The request: Reproduce every line of the data below without any change, leaving out the pictures.

Data records

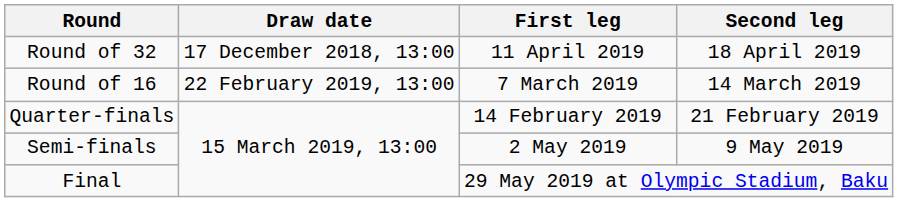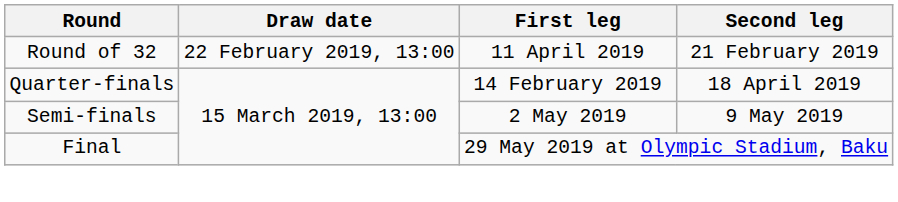Round of 32 | Draw date: 17 December 2018, 13:00 -> 22 February 2019, 13:00
Round of 32 | Second leg: 18 April 2019 -> 21 February 2019
- row: Round of 16 | 22 February 2019, 13:00 | 7 March 2019 | 14 March 2019
Quarter-finals | Second leg: 21 February 2019 -> 18 April 2019
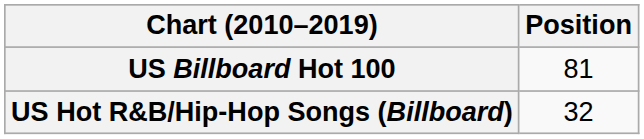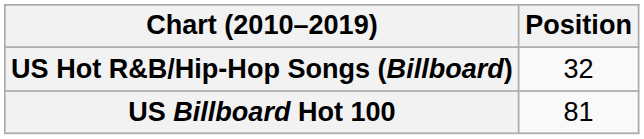rows swapped: US Billboard Hot 100 <-> US Hot R&B/Hip-Hop Songs (Billboard)
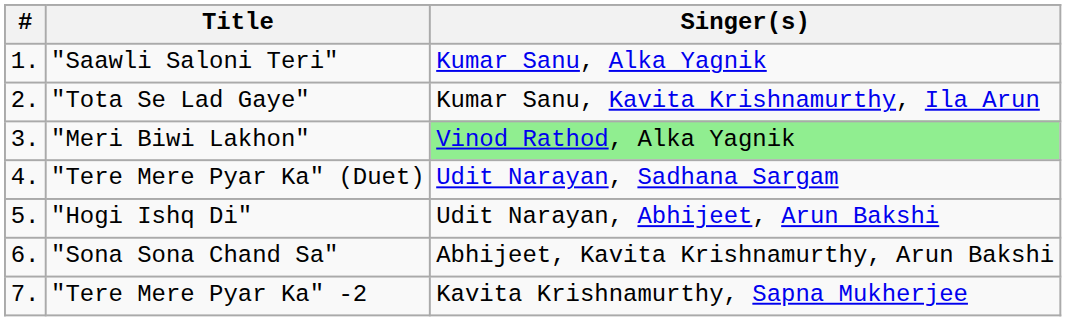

Result of the task:
Round of 32 | Draw date: 17 December 2018, 13:00 -> 22 February 2019, 13:00
Round of 32 | Second leg: 18 April 2019 -> 21 February 2019
- row: Round of 16 | 22 February 2019, 13:00 | 7 March 2019 | 14 March 2019
Quarter-finals | Second leg: 21 February 2019 -> 18 April 2019
rows swapped: US Billboard Hot 100 <-> US Hot R&B/Hip-Hop Songs (Billboard)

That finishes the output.